Even though sales are the lifeblood of any business, any sale is not complete until the account is paid. And if your accounts aren’t being paid, a comprehensive Credit Application will help you recover as much as possible.
So what information should you obtain in your Credit Application and why?
Successful businesses with the least number of debt recovery matters follow a checklist (like ours below) for information that should appear in every Credit Application. Follow it to make sure your Credit App has the APP-propriate information too:
Get The Basics Right
1. Identify the correct legal entity
What type of legal entity is the customer? Make sure you have a section for individual sole traders, partnerships (in which case you will need the names and details of all the partners), and companies.

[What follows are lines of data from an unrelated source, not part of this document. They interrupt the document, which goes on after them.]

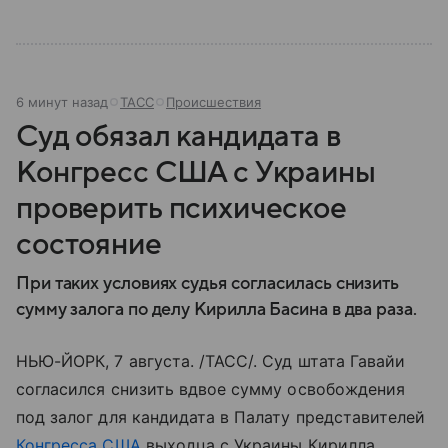
6 минут назад
ТАСС
Происшествия
Суд обязал кандидата в
Конгресс США с Украины
проверить психическое
состояние
При таких условиях судья согласилась снизить
сумму залога по делу Кирилла Басина в два раза.
НЬЮ-ЙОРК, 7 августа. /ТАСС/. Суд штата Гавайи
согласился снизить вдвое сумму освобождения
под залог для кандидата в Палату представителей
Конгресса США
выходца с Украины Кирилла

You may even need a space for a charity, an incorporated association or even a government agency.
2. Verify the legal entity
Remove the chance for errors in a customer’s legal entity by verifying the information before a credit account is approved. An online Credit Application will do this step for you in real time, and won’t let your customer proceed to the next stage until it’s done. If you don’t have an online application, make sure you do your own checks and balances manually.
3. Catch trading trusts
If the customer is a trading trust then you should verify the name of the trustee, obtain a copy of the Trust Deed and a list of all or potential adult beneficiaries. This will ensure that, in the event of default, you can take action against the trustee and attack the assets that are owned by the trustee.

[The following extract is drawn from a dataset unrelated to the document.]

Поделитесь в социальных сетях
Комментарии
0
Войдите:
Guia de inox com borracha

4. Snapshot of the customer
What is the nature of the customer’s business? How long has the customer been in business and how many employees does it have? If your potential customer has been in business for a very short time, has very few employees and is looking for a large facility then these are all warning signs of a heightened risk.
5. Comply with Privacy Laws
Ensure the relevant Privacy Act consents are provided and agreed to by the customer. This is so that you can make enquiries of credit reporting agencies and share any credit related information with your insurers, service providers, other related companies and other credit reporting agencies.

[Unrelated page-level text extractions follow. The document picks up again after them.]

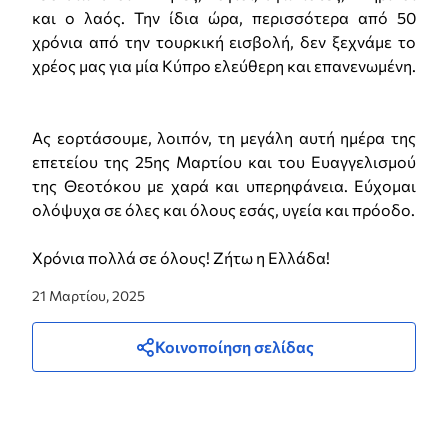
και ο λαός. Την ίδια ώρα, περισσότερα από 50
χρόνια από την τουρκική εισβολή, δεν ξεχνάμε το
χρέος μας για μία Κύπρο ελεύθερη και επανενωμένη.
Ας εορτάσουμε, λοιπόν, τη μεγάλη αυτή ημέρα της
επετείου της 25ης Μαρτίου και του Ευαγγελισμού
της Θεοτόκου με χαρά και υπερηφάνεια. Εύχομαι
ολόψυχα σε όλες και όλους εσάς, υγεία και πρόοδο.
Χρόνια πολλά σε όλους! Ζήτω η Ελλάδα!
21 Μαρτίου, 2025
Κοινοποίηση σελίδας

Assets And Other Information
This is probably the only time that you’ll get this type of information from a potential customer – when they want something from you. Leverage it now to help you determine creditworthiness:-
1. Property
Find out whether the customer owns, rents or is buying it’s business premises or personal residence. It might seem nosey at first, but the answer can provide an indication of the customer’s financial stability for you to consider. You are not your customer’s banker; you are extending credit privileges and have a right to ask questions so that you can determine whether the customer is worthy of that privilege.
2. Bank Account
Find out who the customer banks with and what its bank account details are. This information can be useful in the event of default and when you may be trying to recover your debt by garnisheeing the customer’s bank account.
3. History of Insolvency
Ask about whether the customer has ever been made bankrupt and, if so, the circumstances surrounding past insolvency. Bankruptcy is not uncommon but ideally the causes have been overcome and will not cause similar issues in the future.
Insider Tips
By strengthening your Credit Application as much as you can, the Credit Application will work for you (not the other way around):
1. Information about the Owners
If the applicant customer is a company, trust or other type of agency, make sure you get information about the individual directors or owners. This will allow you to do more searches on the individuals behind a business, and help you decide whether to ask for a Personal Guarantee.
2. Industry Knowledge
You should ask whether your customer has any credit accounts (or applications) with other suppliers in the same industry. Often a customer who is struggling will go to another supplier and try and open a new account, rather than pay the existing supplier. You do not need a non-paying customer, let them cause someone else some grief and look after your existing loyal customers first.
3. Don’t rule out the spouse
Ask for the full name, date of birth and home address for the spouse of each owner. It’s common for people to go “missing” when the account stops being paid, so this will give you a known address and contact details if you need to locate your debtors. The full name and date of birth also helps you to distinguish common names.
4. Take warranties
To shut down common arguments about staff members or other unauthorised people signing contracts, ensure that you obtain a warranty from the person signing the Credit Application that they have the business’ power and authority to do so. Also ensure that the person signing the Credit Application attests to the accuracy and truthfulness of the information they’re providing – if it’s not, they could be personally liable for any indebtedness caused by their incorrect statement.
Conclusion
Overall, the value of receivables is often one of the largest assets on a balance sheet and it has to be managed. Lowering DSO’s and minimising bad debts is critical, but successful businesses know that the real cost of a bad debt is based on your net profit margin. If your margin is 10% and you write off $1,000, it will take $10,000 worth of sales just to get you back to square one. Trying to get paid is not the time to realise you could have done more at the very beginning to protect that asset far more effectively, if only your Credit Application had been more thorough.